100% tied to current is the RDSON. This is probably the most important aspects of FET selection as ideally you would want a 0 Ohm RDSON to make the power loss 0. Yet of course, such a dreamy thing remains to become real… What RDSON will do, however, is tell you how much energy is lost on the FET. And whatever power is lost on the FET, is a power you can’t juice into the motor.

There are two components. I^2*R is how much power will be dissipated in the FET in the form of heat. And again, this power the motor will never see. Also, RDSON*I will tell you what is the voltage drop. Again, whatever voltage is dropped on the FET is a voltage the motor will not see. The result? This is a speed you won’t be able to reach.

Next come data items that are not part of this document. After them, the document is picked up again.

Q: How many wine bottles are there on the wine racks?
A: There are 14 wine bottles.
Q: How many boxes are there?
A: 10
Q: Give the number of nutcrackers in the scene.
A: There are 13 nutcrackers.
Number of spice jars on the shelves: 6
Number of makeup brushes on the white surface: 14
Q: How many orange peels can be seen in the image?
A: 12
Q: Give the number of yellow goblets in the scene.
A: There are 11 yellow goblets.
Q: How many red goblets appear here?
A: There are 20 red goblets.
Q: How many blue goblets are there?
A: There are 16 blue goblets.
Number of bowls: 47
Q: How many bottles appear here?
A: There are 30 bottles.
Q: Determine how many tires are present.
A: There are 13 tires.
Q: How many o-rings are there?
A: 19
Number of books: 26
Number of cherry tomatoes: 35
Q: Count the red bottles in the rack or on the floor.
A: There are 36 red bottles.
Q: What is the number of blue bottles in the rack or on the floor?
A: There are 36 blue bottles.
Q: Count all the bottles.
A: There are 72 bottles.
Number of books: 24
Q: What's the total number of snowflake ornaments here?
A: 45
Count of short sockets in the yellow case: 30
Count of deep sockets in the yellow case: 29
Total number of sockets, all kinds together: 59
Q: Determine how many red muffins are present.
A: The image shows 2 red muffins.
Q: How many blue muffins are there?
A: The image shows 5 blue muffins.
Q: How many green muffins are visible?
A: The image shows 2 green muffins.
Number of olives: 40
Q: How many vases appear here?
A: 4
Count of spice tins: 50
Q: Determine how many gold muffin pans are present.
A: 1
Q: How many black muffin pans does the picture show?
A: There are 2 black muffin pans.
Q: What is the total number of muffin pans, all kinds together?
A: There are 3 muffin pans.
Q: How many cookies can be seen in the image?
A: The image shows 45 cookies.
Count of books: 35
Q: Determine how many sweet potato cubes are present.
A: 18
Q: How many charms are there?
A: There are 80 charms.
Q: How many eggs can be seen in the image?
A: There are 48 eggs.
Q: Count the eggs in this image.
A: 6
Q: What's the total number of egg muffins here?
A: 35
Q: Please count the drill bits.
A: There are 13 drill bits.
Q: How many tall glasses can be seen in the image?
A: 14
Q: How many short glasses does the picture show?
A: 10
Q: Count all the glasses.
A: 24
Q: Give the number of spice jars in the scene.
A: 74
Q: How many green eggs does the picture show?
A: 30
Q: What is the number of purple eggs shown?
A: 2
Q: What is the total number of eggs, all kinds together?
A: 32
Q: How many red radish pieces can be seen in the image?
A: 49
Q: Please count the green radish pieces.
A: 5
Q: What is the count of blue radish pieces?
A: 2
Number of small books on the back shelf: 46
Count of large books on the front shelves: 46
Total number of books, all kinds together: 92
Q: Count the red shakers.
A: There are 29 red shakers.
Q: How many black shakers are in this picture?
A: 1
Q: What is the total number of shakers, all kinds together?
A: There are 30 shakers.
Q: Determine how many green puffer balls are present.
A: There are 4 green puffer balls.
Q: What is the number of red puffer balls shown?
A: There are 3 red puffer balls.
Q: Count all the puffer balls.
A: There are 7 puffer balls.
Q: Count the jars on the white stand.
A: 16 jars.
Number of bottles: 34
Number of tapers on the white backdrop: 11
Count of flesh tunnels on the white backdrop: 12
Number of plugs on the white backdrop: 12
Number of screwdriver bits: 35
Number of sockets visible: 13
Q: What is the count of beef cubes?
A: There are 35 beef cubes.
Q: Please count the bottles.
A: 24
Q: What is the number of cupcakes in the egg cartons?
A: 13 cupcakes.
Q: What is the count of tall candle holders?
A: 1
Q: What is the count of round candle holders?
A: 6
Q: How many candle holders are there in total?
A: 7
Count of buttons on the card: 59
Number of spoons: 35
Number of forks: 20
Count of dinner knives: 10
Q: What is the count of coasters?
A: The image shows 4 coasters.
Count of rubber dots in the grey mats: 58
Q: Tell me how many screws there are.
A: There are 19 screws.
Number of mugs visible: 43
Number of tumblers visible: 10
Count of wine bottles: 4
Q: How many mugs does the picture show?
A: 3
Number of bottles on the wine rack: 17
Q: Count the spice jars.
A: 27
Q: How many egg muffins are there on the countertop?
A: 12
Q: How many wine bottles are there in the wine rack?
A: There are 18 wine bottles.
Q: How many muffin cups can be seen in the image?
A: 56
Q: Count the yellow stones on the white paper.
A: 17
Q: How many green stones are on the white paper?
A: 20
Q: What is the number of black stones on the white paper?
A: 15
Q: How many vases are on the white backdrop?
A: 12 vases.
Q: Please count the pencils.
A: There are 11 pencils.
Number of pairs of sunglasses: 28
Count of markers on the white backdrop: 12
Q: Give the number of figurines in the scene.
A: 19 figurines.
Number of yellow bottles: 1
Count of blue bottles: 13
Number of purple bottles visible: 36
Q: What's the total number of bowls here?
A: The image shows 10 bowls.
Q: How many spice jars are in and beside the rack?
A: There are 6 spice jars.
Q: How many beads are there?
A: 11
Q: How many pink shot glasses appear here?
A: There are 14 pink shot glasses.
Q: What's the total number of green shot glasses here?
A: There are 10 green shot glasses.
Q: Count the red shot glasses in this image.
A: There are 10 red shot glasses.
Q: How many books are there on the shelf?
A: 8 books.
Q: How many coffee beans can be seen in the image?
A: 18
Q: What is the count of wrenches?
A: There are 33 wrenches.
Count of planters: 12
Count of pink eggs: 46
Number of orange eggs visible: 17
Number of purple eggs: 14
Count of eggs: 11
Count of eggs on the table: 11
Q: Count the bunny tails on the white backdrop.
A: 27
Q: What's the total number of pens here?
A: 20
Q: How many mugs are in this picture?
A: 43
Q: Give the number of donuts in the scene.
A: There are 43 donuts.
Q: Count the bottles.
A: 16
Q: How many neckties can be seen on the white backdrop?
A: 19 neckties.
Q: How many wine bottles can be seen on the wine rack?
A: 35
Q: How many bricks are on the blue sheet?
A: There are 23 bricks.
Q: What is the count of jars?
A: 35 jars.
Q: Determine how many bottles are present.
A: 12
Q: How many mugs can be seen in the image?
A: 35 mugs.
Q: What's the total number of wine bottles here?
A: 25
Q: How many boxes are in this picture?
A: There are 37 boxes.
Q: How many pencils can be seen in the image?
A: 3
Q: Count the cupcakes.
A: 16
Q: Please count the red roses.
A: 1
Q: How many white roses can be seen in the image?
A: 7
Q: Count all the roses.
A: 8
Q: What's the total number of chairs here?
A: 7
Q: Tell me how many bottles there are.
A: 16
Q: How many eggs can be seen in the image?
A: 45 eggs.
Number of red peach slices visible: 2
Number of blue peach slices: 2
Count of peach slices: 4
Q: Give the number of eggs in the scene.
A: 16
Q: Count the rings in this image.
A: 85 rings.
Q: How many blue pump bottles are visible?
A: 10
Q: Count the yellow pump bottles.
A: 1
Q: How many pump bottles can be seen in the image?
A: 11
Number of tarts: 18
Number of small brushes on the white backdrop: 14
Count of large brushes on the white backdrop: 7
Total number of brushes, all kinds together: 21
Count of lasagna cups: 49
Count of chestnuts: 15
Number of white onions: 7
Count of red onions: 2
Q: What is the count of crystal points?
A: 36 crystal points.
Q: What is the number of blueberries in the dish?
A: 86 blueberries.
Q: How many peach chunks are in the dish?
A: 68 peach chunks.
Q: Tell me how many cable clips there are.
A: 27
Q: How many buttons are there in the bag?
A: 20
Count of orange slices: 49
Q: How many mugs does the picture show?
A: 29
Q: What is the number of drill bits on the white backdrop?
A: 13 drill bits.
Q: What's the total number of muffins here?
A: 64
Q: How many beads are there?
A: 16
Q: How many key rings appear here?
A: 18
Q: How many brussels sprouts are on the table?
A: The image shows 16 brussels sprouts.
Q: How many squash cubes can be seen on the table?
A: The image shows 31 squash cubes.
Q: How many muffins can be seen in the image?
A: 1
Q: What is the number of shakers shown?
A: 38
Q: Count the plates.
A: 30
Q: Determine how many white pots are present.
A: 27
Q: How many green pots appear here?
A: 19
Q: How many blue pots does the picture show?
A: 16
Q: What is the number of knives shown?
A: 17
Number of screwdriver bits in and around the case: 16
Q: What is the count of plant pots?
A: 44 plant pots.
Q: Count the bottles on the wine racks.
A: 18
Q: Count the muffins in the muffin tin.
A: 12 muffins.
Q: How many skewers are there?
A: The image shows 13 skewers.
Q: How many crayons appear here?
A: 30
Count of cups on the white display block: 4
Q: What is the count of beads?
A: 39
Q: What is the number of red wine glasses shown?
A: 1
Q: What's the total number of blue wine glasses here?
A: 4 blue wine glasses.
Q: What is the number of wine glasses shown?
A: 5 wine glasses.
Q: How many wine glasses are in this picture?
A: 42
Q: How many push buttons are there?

For example, if you have a 20V battery but you lose 1V in the FETs, wiring, and all that stuff, then your motor can’t obtain a speed equivalent to 20V, because the motor can’t see 20V. There are some algorithms which squeeze the voltage the motor sees, but these are way out there… Do note in most cases the RDSON is so low, this only starts to become noticeable at high current levels. This is the main motor performance impactor, though.

Finally comes all the mambo jambo with internal gate resistance, input capacitance, etc. All of this is important to the extent of what is called switching losses. RDSON represents conduction losses, and turning the FETs ON and OFF represents switching losses. Add these two losses up, and that is the power the motor will never see. If you can turn the FETs ON/OFF REALLY fast, then you have very little switching losses, albeit you increase your EMI. If you turn it ON/OFF really slow, then the switching losses increase. Also, how fast you turn the H Bridge leg ON and OFF defines your dead time, which also plays a role in efficiency. BLDC motors, however, have fantastic efficiencies! I think the record is something like 96% or something around there?

The propagation delay on the MOSFETs really doesn’t do a whole lot of impact, if any. First of all, they are super short (nanoseconds) and second, if everything is phased out equally, then to the motor nothing is phased out.

Sorry for the long post!
Thank you really for such a detailed mail.